## AIM OF THE EXERCISE
Extract all of the entries and set them down verbatim.
═══ MATERIAL FOR THE TASK ═══
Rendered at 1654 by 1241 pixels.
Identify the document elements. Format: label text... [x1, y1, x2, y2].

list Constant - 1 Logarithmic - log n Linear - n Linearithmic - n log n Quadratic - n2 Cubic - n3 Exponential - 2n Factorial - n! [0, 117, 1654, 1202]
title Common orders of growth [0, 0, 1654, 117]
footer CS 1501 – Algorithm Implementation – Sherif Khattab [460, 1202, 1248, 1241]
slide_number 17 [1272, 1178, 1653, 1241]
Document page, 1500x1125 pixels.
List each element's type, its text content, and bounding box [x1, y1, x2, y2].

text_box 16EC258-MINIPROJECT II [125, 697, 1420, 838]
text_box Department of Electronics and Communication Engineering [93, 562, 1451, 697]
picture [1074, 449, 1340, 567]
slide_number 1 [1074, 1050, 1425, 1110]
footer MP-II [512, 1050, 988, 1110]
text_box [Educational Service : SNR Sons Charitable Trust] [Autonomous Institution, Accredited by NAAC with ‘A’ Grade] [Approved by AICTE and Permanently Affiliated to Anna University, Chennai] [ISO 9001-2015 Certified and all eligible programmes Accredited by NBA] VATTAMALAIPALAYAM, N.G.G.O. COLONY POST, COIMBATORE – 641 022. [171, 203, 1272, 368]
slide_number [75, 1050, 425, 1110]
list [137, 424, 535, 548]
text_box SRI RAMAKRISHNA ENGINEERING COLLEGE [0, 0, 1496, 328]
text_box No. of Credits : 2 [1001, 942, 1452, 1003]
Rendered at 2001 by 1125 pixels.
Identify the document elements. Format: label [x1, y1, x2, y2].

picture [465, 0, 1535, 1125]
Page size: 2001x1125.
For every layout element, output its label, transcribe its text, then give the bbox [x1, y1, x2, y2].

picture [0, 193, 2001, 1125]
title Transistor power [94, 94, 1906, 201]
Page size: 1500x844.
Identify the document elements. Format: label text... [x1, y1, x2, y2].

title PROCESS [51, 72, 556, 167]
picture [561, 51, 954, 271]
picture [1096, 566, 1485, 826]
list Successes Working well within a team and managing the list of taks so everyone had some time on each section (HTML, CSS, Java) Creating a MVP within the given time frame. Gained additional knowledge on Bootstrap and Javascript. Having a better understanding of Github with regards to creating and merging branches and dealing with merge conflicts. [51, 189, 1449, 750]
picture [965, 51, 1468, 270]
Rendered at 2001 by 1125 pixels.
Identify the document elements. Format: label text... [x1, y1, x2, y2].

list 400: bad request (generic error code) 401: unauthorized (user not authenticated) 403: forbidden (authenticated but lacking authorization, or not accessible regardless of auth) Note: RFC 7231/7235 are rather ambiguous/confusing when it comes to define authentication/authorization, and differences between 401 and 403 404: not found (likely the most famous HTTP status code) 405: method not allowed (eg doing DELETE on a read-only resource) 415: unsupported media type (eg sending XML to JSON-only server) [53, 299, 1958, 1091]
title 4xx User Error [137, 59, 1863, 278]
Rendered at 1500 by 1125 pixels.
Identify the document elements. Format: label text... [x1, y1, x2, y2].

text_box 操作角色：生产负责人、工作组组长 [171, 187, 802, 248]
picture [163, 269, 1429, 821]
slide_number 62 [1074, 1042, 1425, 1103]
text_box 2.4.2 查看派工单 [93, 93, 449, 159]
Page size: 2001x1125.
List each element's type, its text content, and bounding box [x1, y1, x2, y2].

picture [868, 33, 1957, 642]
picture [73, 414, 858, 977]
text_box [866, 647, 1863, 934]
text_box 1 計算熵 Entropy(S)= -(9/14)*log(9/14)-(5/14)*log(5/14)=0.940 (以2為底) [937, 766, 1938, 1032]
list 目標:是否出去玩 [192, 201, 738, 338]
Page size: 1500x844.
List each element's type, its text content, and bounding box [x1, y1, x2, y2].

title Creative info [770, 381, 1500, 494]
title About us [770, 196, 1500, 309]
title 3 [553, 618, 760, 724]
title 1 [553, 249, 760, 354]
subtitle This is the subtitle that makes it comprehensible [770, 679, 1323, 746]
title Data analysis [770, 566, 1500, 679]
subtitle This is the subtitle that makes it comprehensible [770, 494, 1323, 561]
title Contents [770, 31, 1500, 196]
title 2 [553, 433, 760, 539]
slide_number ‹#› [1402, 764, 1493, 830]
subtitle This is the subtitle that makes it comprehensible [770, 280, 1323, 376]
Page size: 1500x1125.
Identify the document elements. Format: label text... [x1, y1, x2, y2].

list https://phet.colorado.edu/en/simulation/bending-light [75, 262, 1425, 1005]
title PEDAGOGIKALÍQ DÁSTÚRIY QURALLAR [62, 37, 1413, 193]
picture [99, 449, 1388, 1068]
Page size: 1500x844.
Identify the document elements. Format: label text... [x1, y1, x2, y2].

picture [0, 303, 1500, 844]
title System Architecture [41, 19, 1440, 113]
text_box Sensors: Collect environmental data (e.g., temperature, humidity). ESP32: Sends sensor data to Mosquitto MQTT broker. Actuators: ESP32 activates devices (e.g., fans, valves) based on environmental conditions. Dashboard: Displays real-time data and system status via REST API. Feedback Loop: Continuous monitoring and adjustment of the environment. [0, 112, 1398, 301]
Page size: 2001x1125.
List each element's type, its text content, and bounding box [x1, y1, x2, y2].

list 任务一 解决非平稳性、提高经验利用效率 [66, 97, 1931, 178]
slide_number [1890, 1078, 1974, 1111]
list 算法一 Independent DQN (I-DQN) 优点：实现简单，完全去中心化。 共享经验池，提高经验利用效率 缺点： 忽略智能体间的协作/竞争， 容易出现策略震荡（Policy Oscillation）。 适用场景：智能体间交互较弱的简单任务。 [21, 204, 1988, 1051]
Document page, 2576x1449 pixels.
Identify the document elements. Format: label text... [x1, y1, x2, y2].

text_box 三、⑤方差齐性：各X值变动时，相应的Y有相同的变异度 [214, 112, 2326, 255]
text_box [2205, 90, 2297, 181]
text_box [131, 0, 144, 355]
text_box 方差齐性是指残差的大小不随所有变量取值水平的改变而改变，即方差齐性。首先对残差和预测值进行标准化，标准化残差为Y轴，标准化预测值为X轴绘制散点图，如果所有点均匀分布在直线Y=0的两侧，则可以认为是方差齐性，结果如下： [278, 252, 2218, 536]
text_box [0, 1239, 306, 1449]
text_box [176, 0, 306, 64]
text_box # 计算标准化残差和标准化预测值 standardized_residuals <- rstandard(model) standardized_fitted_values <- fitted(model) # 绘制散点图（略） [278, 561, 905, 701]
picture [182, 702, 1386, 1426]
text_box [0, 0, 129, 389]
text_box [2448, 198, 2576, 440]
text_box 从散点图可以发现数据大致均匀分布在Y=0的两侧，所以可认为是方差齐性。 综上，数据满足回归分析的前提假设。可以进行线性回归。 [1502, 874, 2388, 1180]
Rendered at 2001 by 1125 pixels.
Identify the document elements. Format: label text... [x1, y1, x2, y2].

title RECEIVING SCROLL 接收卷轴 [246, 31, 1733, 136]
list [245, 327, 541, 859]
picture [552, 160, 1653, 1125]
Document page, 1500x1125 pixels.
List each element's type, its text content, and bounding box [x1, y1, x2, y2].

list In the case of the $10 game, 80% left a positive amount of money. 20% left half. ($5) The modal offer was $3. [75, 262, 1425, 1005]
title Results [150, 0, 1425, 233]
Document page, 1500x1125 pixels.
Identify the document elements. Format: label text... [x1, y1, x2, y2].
═══
## WRITTEN ANSWER
Rendered at 1654 by 1241 pixels.
Identify the document elements. Format: label text... [x1, y1, x2, y2].

list Constant - 1 Logarithmic - log n Linear - n Linearithmic - n log n Quadratic - n2 Cubic - n3 Exponential - 2n Factorial - n! [0, 117, 1654, 1202]
title Common orders of growth [0, 0, 1654, 117]
footer CS 1501 – Algorithm Implementation – Sherif Khattab [460, 1202, 1248, 1241]
slide_number 17 [1272, 1178, 1653, 1241]
Document page, 1500x1125 pixels.
List each element's type, its text content, and bounding box [x1, y1, x2, y2].

text_box 16EC258-MINIPROJECT II [125, 697, 1420, 838]
text_box Department of Electronics and Communication Engineering [93, 562, 1451, 697]
picture [1074, 449, 1340, 567]
slide_number 1 [1074, 1050, 1425, 1110]
footer MP-II [512, 1050, 988, 1110]
text_box [Educational Service : SNR Sons Charitable Trust] [Autonomous Institution, Accredited by NAAC with ‘A’ Grade] [Approved by AICTE and Permanently Affiliated to Anna University, Chennai] [ISO 9001-2015 Certified and all eligible programmes Accredited by NBA] VATTAMALAIPALAYAM, N.G.G.O. COLONY POST, COIMBATORE – 641 022. [171, 203, 1272, 368]
slide_number [75, 1050, 425, 1110]
list [137, 424, 535, 548]
text_box SRI RAMAKRISHNA ENGINEERING COLLEGE [0, 0, 1496, 328]
text_box No. of Credits : 2 [1001, 942, 1452, 1003]
Rendered at 2001 by 1125 pixels.
Identify the document elements. Format: label [x1, y1, x2, y2].

picture [465, 0, 1535, 1125]
Page size: 2001x1125.
For every layout element, output its label, transcribe its text, then give the bbox [x1, y1, x2, y2].

picture [0, 193, 2001, 1125]
title Transistor power [94, 94, 1906, 201]
Page size: 1500x844.
Identify the document elements. Format: label text... [x1, y1, x2, y2].

title PROCESS [51, 72, 556, 167]
picture [561, 51, 954, 271]
picture [1096, 566, 1485, 826]
list Successes Working well within a team and managing the list of taks so everyone had some time on each section (HTML, CSS, Java) Creating a MVP within the given time frame. Gained additional knowledge on Bootstrap and Javascript. Having a better understanding of Github with regards to creating and merging branches and dealing with merge conflicts. [51, 189, 1449, 750]
picture [965, 51, 1468, 270]
Rendered at 2001 by 1125 pixels.
Identify the document elements. Format: label text... [x1, y1, x2, y2].

list 400: bad request (generic error code) 401: unauthorized (user not authenticated) 403: forbidden (authenticated but lacking authorization, or not accessible regardless of auth) Note: RFC 7231/7235 are rather ambiguous/confusing when it comes to define authentication/authorization, and differences between 401 and 403 404: not found (likely the most famous HTTP status code) 405: method not allowed (eg doing DELETE on a read-only resource) 415: unsupported media type (eg sending XML to JSON-only server) [53, 299, 1958, 1091]
title 4xx User Error [137, 59, 1863, 278]
Rendered at 1500 by 1125 pixels.
Identify the document elements. Format: label text... [x1, y1, x2, y2].

text_box 操作角色：生产负责人、工作组组长 [171, 187, 802, 248]
picture [163, 269, 1429, 821]
slide_number 62 [1074, 1042, 1425, 1103]
text_box 2.4.2 查看派工单 [93, 93, 449, 159]
Page size: 2001x1125.
List each element's type, its text content, and bounding box [x1, y1, x2, y2].

picture [868, 33, 1957, 642]
picture [73, 414, 858, 977]
text_box [866, 647, 1863, 934]
text_box 1 計算熵 Entropy(S)= -(9/14)*log(9/14)-(5/14)*log(5/14)=0.940 (以2為底) [937, 766, 1938, 1032]
list 目標:是否出去玩 [192, 201, 738, 338]
Page size: 1500x844.
List each element's type, its text content, and bounding box [x1, y1, x2, y2].

title Creative info [770, 381, 1500, 494]
title About us [770, 196, 1500, 309]
title 3 [553, 618, 760, 724]
title 1 [553, 249, 760, 354]
subtitle This is the subtitle that makes it comprehensible [770, 679, 1323, 746]
title Data analysis [770, 566, 1500, 679]
subtitle This is the subtitle that makes it comprehensible [770, 494, 1323, 561]
title Contents [770, 31, 1500, 196]
title 2 [553, 433, 760, 539]
slide_number ‹#› [1402, 764, 1493, 830]
subtitle This is the subtitle that makes it comprehensible [770, 280, 1323, 376]
Page size: 1500x1125.
Identify the document elements. Format: label text... [x1, y1, x2, y2].

list https://phet.colorado.edu/en/simulation/bending-light [75, 262, 1425, 1005]
title PEDAGOGIKALÍQ DÁSTÚRIY QURALLAR [62, 37, 1413, 193]
picture [99, 449, 1388, 1068]
Page size: 1500x844.
Identify the document elements. Format: label text... [x1, y1, x2, y2].

picture [0, 303, 1500, 844]
title System Architecture [41, 19, 1440, 113]
text_box Sensors: Collect environmental data (e.g., temperature, humidity). ESP32: Sends sensor data to Mosquitto MQTT broker. Actuators: ESP32 activates devices (e.g., fans, valves) based on environmental conditions. Dashboard: Displays real-time data and system status via REST API. Feedback Loop: Continuous monitoring and adjustment of the environment. [0, 112, 1398, 301]
Page size: 2001x1125.
List each element's type, its text content, and bounding box [x1, y1, x2, y2].

list 任务一 解决非平稳性、提高经验利用效率 [66, 97, 1931, 178]
slide_number [1890, 1078, 1974, 1111]
list 算法一 Independent DQN (I-DQN) 优点：实现简单，完全去中心化。 共享经验池，提高经验利用效率 缺点： 忽略智能体间的协作/竞争， 容易出现策略震荡（Policy Oscillation）。 适用场景：智能体间交互较弱的简单任务。 [21, 204, 1988, 1051]
Document page, 2576x1449 pixels.
Identify the document elements. Format: label text... [x1, y1, x2, y2].

text_box 三、⑤方差齐性：各X值变动时，相应的Y有相同的变异度 [214, 112, 2326, 255]
text_box [2205, 90, 2297, 181]
text_box [131, 0, 144, 355]
text_box 方差齐性是指残差的大小不随所有变量取值水平的改变而改变，即方差齐性。首先对残差和预测值进行标准化，标准化残差为Y轴，标准化预测值为X轴绘制散点图，如果所有点均匀分布在直线Y=0的两侧，则可以认为是方差齐性，结果如下： [278, 252, 2218, 536]
text_box [0, 1239, 306, 1449]
text_box [176, 0, 306, 64]
text_box # 计算标准化残差和标准化预测值 standardized_residuals <- rstandard(model) standardized_fitted_values <- fitted(model) # 绘制散点图（略） [278, 561, 905, 701]
picture [182, 702, 1386, 1426]
text_box [0, 0, 129, 389]
text_box [2448, 198, 2576, 440]
text_box 从散点图可以发现数据大致均匀分布在Y=0的两侧，所以可认为是方差齐性。 综上，数据满足回归分析的前提假设。可以进行线性回归。 [1502, 874, 2388, 1180]
Rendered at 2001 by 1125 pixels.
Identify the document elements. Format: label text... [x1, y1, x2, y2].

title RECEIVING SCROLL 接收卷轴 [246, 31, 1733, 136]
list [245, 327, 541, 859]
picture [552, 160, 1653, 1125]
Document page, 1500x1125 pixels.
List each element's type, its text content, and bounding box [x1, y1, x2, y2].

list In the case of the $10 game, 80% left a positive amount of money. 20% left half. ($5) The modal offer was $3. [75, 262, 1425, 1005]
title Results [150, 0, 1425, 233]
Document page, 1500x1125 pixels.
Identify the document elements. Format: label text... [x1, y1, x2, y2].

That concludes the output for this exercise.